→ **Exercices**
1 – Mettez à jour le passage du jugement sur la vente en viager, de « En l’espèce, Madame » jusqu'à « 6 avril 2018. » inclus, en remplaçant « notifié » par « signifié ».
2 – Rédigez la suite du jugement sur la vente en viager, en reprenant après sa dernière phrase.

→ **Texte fourni**
::::::::

Le contrat de vente en viager du 12 février 2015 stipule, en page 5, que « par dérogation des dispositions de l’article 1978 du code civil, il est convenu qu’à défaut de paiement à son exacte échéance, d’un seul terme de la rente viagère présentement constituée, la présente vente sera de plein droit et sans mise en demeure préalable, purement et simplement résolue sans qu’il soit besoin de remplir aucune formalité judiciaire, un mois après un simple commandement de payer demeuré infructueux contenant déclaration par le crédirentier de son intention d’user du bénéfice de la présente clause ».
En l’espèce, Madame [K] [V] produit aux débats un commandement de payer visant la clause résolutoire de l’acte notarié du 12 février 2015 notifié à la demande de [A] [S] à Maître [D] [B] « prise en sa qualité de représentante de la succession [W] » le 6 avril 2018.
Il ressort cependant de l’acte de vente en viager du 12 février 2015, en page 21, que les parties ont élu domicile « en leur demeure ou siège respectif pour l’exécution des présentes et de leurs suites» et « en l’office notarial pour la publicité foncière, l’envoi des pièces et la correspondance s’y rapportant ».
Aussi, la délivrance du commandement de payer, qui relève de l’exécution du contrat de vente en viager, aurait dû se faire auprès des héritiers de [O] [W] uniquement.
Le tribunal relève qu’en toute hypothèse, le contrat du 12 février 2015 a été établi par Maître [G] [J], Maître [D] [R] n’étant intervenue à l’acte uniquement en assistance de [O] [W], si bien qu’elle ne constitue pas l’office notarial visé à la clause suscitée.
Dès lors, le commandement de payer du 6 avril 2018 doit être déclaré nul et privé d’effet, si bien que la résolution de la vente n’est jamais intervenue et que le bien litigieux est demeuré la propriété de [O] [W] puis de ses héritiers.
Dès lors, il y a lieu de dire que la pleine propriété de l’immeuble sis [Adresse 2] à [Localité 10], cadastré AV n°[Cadastre 3], appartient à la liquidation judiciaire de [O] [W], représenté par Maître [I] [L] en sa qualité de liquidateur judiciaire, et de rejeter la demande reconventionnelle formée par Madame [K] [V] à ce même titre.

::::::::

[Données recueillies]
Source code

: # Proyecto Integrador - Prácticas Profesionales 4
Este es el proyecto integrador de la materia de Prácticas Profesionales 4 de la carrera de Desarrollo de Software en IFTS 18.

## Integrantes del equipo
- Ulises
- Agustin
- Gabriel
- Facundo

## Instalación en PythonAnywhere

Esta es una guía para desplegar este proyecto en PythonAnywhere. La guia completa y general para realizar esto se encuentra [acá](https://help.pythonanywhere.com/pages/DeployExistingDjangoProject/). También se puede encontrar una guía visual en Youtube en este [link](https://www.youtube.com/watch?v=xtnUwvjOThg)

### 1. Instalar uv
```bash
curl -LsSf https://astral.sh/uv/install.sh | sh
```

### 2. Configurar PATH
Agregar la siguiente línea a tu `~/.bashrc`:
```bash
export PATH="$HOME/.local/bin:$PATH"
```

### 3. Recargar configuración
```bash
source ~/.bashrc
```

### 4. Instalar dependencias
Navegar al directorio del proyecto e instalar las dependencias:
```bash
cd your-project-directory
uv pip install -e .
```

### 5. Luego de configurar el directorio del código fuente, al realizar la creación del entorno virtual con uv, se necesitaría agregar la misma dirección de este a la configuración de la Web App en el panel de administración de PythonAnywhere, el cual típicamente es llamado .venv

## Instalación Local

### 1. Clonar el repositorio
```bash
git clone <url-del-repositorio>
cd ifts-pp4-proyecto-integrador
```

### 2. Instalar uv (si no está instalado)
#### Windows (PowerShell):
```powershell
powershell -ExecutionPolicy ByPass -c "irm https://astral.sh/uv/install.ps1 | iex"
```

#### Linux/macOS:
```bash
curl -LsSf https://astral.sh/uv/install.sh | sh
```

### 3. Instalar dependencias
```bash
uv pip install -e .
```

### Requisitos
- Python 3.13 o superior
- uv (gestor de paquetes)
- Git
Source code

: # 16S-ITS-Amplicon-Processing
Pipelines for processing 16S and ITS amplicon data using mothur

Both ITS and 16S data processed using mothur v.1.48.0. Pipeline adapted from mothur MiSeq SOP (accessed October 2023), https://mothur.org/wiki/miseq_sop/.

::::::::

→ **Liste des réponses**
1 –
En l’espèce, Madame [K] [V] produit aux débats un commandement de payer visant la clause résolutoire de l’acte notarié du 12 février 2015 signifié à la demande de [A] [S] à Maître [D] [B] « prise en sa qualité de représentante de la succession [W] » le 6 avril 2018.

2 –
II. Sur les demandes accessoires :
Sur les dépens :
L’article 696 du code de procédure civile dispose que la partie perdante est condamnée aux dépens, à moins que le juge, par décision motivée, n’en mette la totalité ou une fraction à la charge d’une autre partie.
En l’espèce, Madame [K] [V], partie perdante, sera condamnée aux dépens.
Sur l’article 700 du code de procédure civile :
En vertu de l’article 700 du code de procédure civile, le juge condamne la partie tenue aux dépens ou qui perd son procès à payer à l’autre partie la somme qu’il détermine au titre des frais exposés et non compris dans les dépens. Le juge tient compte de l’équité ou de la situation économique de la partie condamnée. Il peut, même d’office, pour des raisons tirées des mêmes considérations, dire qu’il n’y a lieu à condamnation.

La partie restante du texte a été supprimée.